● Problem set
- 1) Quote the Yung Shue Wan Ferry Pier text word for word, everything from "Yung Shue Wan Ferry" down to "Tsui Wah Ferry.".
- 2) Pick up the Yung Shue Wan Ferry Pier text where it stops and keep writing it.

● Text
————————
Ferry pier in Lamma Island, Hong Kong

Yung Shue Wan Ferry Pier is a ferry pier located on the waterfront of Yung Shue Wan in Yung Shue Wan Main Street, Lamma Island, Hong Kong. There are two ferry routes provided in the pier. One is the service between Yung Shue Wan and Central, operated by Hong Kong & Kowloon Ferry. Another one is the service between Yung Shue Wan and Aberdeen via Pak Kok Tsuen, operated by Tsui Wah Ferry.

==History==
The Yung Shue Wan Public Pier was opened in 1964, but the facilities are very rudimentary, the piers are narrow and lack of lighting and complete equipment, which is not enough to cope with the large number of tourists. In view of this, the government planned in 1982 to build a ferry pier on the 0.44 hectare seabed next to the public pier, with two berthing locations and other supporting facilities.
————————
● Data excerpts
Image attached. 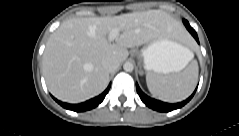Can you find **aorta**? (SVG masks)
<instances>
[{
  "mask_svg": "<svg viewBox=\"0 0 239 136\" xmlns=\"http://www.w3.org/2000/svg\"><path fill=\"white\" fill-rule=\"evenodd\" d=\"M123 69L126 72H132L133 69H134V65L131 62H125L124 65H123Z\"/></svg>",
  "mask_w": 239,
  "mask_h": 136,
  "instance_id": "aorta-1",
  "label": "aorta"
}]
</instances>
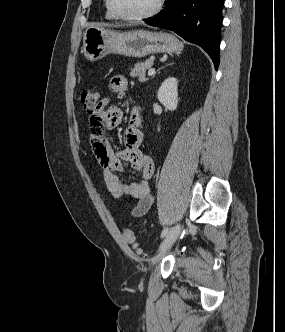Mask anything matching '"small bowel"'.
<instances>
[{
    "label": "small bowel",
    "mask_w": 285,
    "mask_h": 332,
    "mask_svg": "<svg viewBox=\"0 0 285 332\" xmlns=\"http://www.w3.org/2000/svg\"><path fill=\"white\" fill-rule=\"evenodd\" d=\"M110 89L123 95L128 90V82L122 75L114 76L110 81ZM90 141L94 154L98 158L106 189L114 198L129 197L138 202L131 214L143 216L151 207L152 193L149 180L155 172L152 157L141 150L144 134L141 130V120L134 112L129 127L124 132V145L115 151L104 136L102 130L117 127L123 119V111L114 106L110 96H99V103L92 108ZM122 162L130 163L139 173V181H125L120 173L124 170Z\"/></svg>",
    "instance_id": "c3829d8e"
}]
</instances>
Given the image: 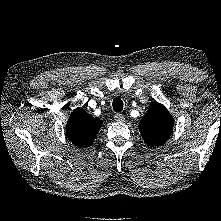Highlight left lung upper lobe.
<instances>
[{"label": "left lung upper lobe", "instance_id": "obj_1", "mask_svg": "<svg viewBox=\"0 0 221 221\" xmlns=\"http://www.w3.org/2000/svg\"><path fill=\"white\" fill-rule=\"evenodd\" d=\"M174 119L160 103H153L140 120L139 129L147 145L157 146L165 143L172 133Z\"/></svg>", "mask_w": 221, "mask_h": 221}]
</instances>
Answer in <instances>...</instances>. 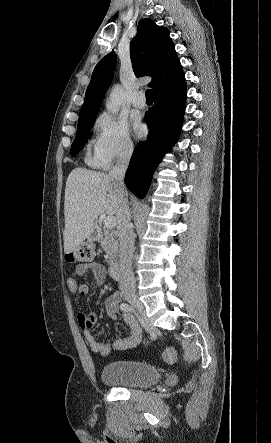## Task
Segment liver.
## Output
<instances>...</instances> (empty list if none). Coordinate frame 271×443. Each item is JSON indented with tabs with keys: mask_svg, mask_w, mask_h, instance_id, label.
<instances>
[{
	"mask_svg": "<svg viewBox=\"0 0 271 443\" xmlns=\"http://www.w3.org/2000/svg\"><path fill=\"white\" fill-rule=\"evenodd\" d=\"M121 190L114 178L102 172L75 168L70 172L64 196V251H74L93 231L100 214L121 216Z\"/></svg>",
	"mask_w": 271,
	"mask_h": 443,
	"instance_id": "1",
	"label": "liver"
}]
</instances>
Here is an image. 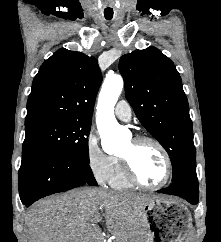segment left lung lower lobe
Here are the masks:
<instances>
[{"mask_svg": "<svg viewBox=\"0 0 221 242\" xmlns=\"http://www.w3.org/2000/svg\"><path fill=\"white\" fill-rule=\"evenodd\" d=\"M158 192L180 196L193 205L197 204L199 200V188L196 170L183 174L175 181H172L169 187L158 190Z\"/></svg>", "mask_w": 221, "mask_h": 242, "instance_id": "0a47b994", "label": "left lung lower lobe"}]
</instances>
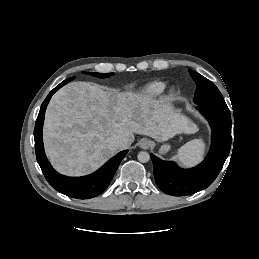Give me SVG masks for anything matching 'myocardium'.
Masks as SVG:
<instances>
[{"instance_id":"obj_1","label":"myocardium","mask_w":259,"mask_h":259,"mask_svg":"<svg viewBox=\"0 0 259 259\" xmlns=\"http://www.w3.org/2000/svg\"><path fill=\"white\" fill-rule=\"evenodd\" d=\"M176 95H177L176 90H175V89H170V90H168L167 93H166V98H167L168 100H173V99L176 98Z\"/></svg>"}]
</instances>
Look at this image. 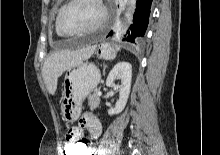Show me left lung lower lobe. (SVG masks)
Returning <instances> with one entry per match:
<instances>
[{"label":"left lung lower lobe","mask_w":220,"mask_h":155,"mask_svg":"<svg viewBox=\"0 0 220 155\" xmlns=\"http://www.w3.org/2000/svg\"><path fill=\"white\" fill-rule=\"evenodd\" d=\"M151 3L152 0H137V9L134 14L133 24L130 26V30L127 32V41L136 45H140L142 43V38L149 22ZM110 35H112V32L109 34V36Z\"/></svg>","instance_id":"obj_1"}]
</instances>
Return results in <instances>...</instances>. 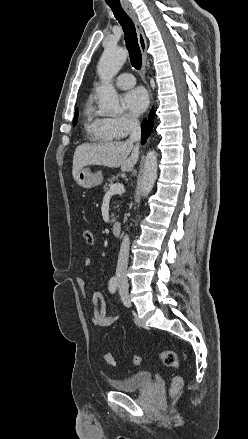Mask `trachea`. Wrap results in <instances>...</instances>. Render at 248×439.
Masks as SVG:
<instances>
[{
    "mask_svg": "<svg viewBox=\"0 0 248 439\" xmlns=\"http://www.w3.org/2000/svg\"><path fill=\"white\" fill-rule=\"evenodd\" d=\"M108 5L112 9L115 18L119 21L124 31L126 47L129 51L131 64L135 69L139 70L142 64V54L137 41L135 25L121 5Z\"/></svg>",
    "mask_w": 248,
    "mask_h": 439,
    "instance_id": "3493384b",
    "label": "trachea"
}]
</instances>
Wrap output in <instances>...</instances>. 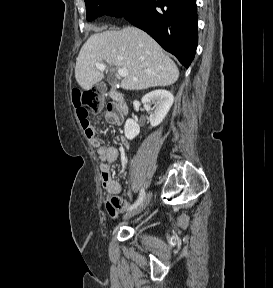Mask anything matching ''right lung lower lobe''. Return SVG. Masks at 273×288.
I'll use <instances>...</instances> for the list:
<instances>
[{
	"instance_id": "1",
	"label": "right lung lower lobe",
	"mask_w": 273,
	"mask_h": 288,
	"mask_svg": "<svg viewBox=\"0 0 273 288\" xmlns=\"http://www.w3.org/2000/svg\"><path fill=\"white\" fill-rule=\"evenodd\" d=\"M122 17L189 67L198 41L196 0H137Z\"/></svg>"
}]
</instances>
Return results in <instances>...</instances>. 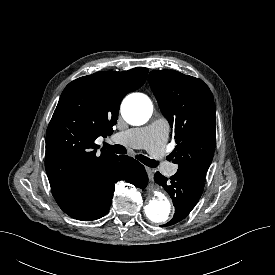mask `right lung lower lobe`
<instances>
[{"label":"right lung lower lobe","instance_id":"obj_1","mask_svg":"<svg viewBox=\"0 0 275 275\" xmlns=\"http://www.w3.org/2000/svg\"><path fill=\"white\" fill-rule=\"evenodd\" d=\"M125 180L136 187L144 188L148 182L145 168L135 159L118 156V159L108 166L104 174L91 180L80 192L73 206L63 211L77 220H96L109 211L115 183Z\"/></svg>","mask_w":275,"mask_h":275}]
</instances>
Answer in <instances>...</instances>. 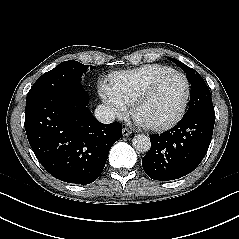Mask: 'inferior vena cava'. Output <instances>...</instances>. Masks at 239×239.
I'll return each mask as SVG.
<instances>
[{"instance_id": "1", "label": "inferior vena cava", "mask_w": 239, "mask_h": 239, "mask_svg": "<svg viewBox=\"0 0 239 239\" xmlns=\"http://www.w3.org/2000/svg\"><path fill=\"white\" fill-rule=\"evenodd\" d=\"M94 115L99 122L104 124L112 123L116 118L114 111L105 105L97 106Z\"/></svg>"}]
</instances>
————————
● Results in order
- 1)
Yung Shue Wan Ferry Pier is a ferry pier located on the waterfront of Yung Shue Wan in Yung Shue Wan Main Street, Lamma Island, Hong Kong. There are two ferry routes provided in the pier. One is the service between Yung Shue Wan and Central, operated by Hong Kong & Kowloon Ferry. Another one is the service between Yung Shue Wan and Aberdeen via Pak Kok Tsuen, operated by Tsui Wah Ferry.

- 2)
In 1983, the government planned to spend HK$66.5 million to improve various constructions on Lamma Island, one of which was to expand the Yung Shue Wan Pier and set aside HK$10 million in the following year for the projects to improve Outlying Islands and New Territories ferry piers by the Public Works Department. However, the number of passengers on the route from Central to Yung Shue Wan was only 2,400 at that time. In addition, Hongkong and Yaumati Ferry would not dispatch three-tier ships to sail in the short term, and the improvement works of the pier were also shelved.

In 1985, the Civil Engineering and Development Department invited tenders for the construction of the Yung Shue Wan Ferry Pier. The project included a pier building with a covered waiting room, ticket office and other facilities. At the same time, the bridge between the pier and Yung Shue Wan Main Street was also widened to 65 metres, thereby improving ferry services.

The new Yung Shue Wan Ferry Pier opened on 4 September 1987.